**WHAT TO WORK ON**
[a] According to the research abstracts, which four color spaces were investigated against the testing criteria?
[b] Echo the passage of the research abstracts starting with "Currently, people use" and going on through "three different experiments.".

**TEXT FOR ANALYSIS**
Digital Camera-Based Appearance Meter (AppMeter)

Currently, people use luminance or illuminance meters to measure illumination at different spots in a room to know the appearance. A more robust method is needed to measure the spatial distribution of light as the spot measurement-based methods do not correspond to visual perception. The current study was conducted to propose an instrumental method to measure the appearance. The CIE color appearance model CIECAM02 was modified and proposed as an imaging method to predict the appearance attributes from an RGB image. As brightness is a function of CCT and Duv according to the previous studies, CIECAM02 brightness formula was extended in the current study. Raw data and images from three different experiments were collected to test the model. The correlation between predictions of modified CIECAM02 and visual data was found statistically significant for three different experiments.

Test Criteria and Investigation of Uniform Color Spaces to Meet the Requirements of Future Imagery

The television and cinema industry has grown very rapidly during last few years and future displays will likely be able to cover high dynamic range (HDR) and wide color gamut (WCG). A uniform color space is desired that is suitable not only for efficient quantization but also for color volume mapping in HDR and WCG environment. A design goal for the next generation display is Rec.2020 which is the minimum requirement for future video encoding. There are a number of aspects which must be considered while developing a color space in order to meet the requirements of future imagery. Current study lists eight different criterions to test the ability of a color space to meet these requirements. After defining the testing criteria, this study investigated four different color spaces including CIELAB, CAM16-UCS, ICaCb, and recently proposed zICaCb. Results showed that zICaCb outperformed other spaces tested for most of the measures and gave similar performance for others.

(Short-answer chart tasks)
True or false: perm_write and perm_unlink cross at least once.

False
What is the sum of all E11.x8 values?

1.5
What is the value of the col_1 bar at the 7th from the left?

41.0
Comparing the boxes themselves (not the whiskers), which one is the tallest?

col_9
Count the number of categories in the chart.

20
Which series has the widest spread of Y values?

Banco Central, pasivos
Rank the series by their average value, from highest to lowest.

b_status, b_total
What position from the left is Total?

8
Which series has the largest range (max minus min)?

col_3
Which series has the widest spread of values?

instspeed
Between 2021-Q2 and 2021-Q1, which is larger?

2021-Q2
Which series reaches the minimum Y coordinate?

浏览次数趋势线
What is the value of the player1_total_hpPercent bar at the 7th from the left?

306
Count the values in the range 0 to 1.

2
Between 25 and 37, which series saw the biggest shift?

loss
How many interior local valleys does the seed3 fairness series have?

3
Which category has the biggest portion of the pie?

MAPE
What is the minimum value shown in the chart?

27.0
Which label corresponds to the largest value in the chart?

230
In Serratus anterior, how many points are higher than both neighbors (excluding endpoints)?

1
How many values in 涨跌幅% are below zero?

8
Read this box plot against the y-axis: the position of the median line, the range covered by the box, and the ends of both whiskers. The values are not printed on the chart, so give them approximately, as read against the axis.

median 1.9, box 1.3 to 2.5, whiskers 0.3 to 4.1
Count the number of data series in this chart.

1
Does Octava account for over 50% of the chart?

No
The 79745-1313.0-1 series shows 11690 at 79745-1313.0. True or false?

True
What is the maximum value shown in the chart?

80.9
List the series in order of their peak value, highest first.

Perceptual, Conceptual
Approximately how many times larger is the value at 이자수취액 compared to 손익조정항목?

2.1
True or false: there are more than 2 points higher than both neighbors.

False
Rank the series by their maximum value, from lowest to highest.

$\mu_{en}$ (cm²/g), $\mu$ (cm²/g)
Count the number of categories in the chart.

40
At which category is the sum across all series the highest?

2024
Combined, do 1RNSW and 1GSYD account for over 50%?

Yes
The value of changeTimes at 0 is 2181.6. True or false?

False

**EXERCISE RESPONSES**
[a] CIELAB, CAM16-UCS, ICaCb, and zICaCb.

[b]
Currently, people use luminance or illuminance meters to measure illumination at different spots in a room to know the appearance. A more robust method is needed to measure the spatial distribution of light as the spot measurement-based methods do not correspond to visual perception. The current study was conducted to propose an instrumental method to measure the appearance. The CIE color appearance model CIECAM02 was modified and proposed as an imaging method to predict the appearance attributes from an RGB image. As brightness is a function of CCT and Duv according to the previous studies, CIECAM02 brightness formula was extended in the current study. Raw data and images from three different experiments were collected to test the model. The correlation between predictions of modified CIECAM02 and visual data was found statistically significant for three different experiments.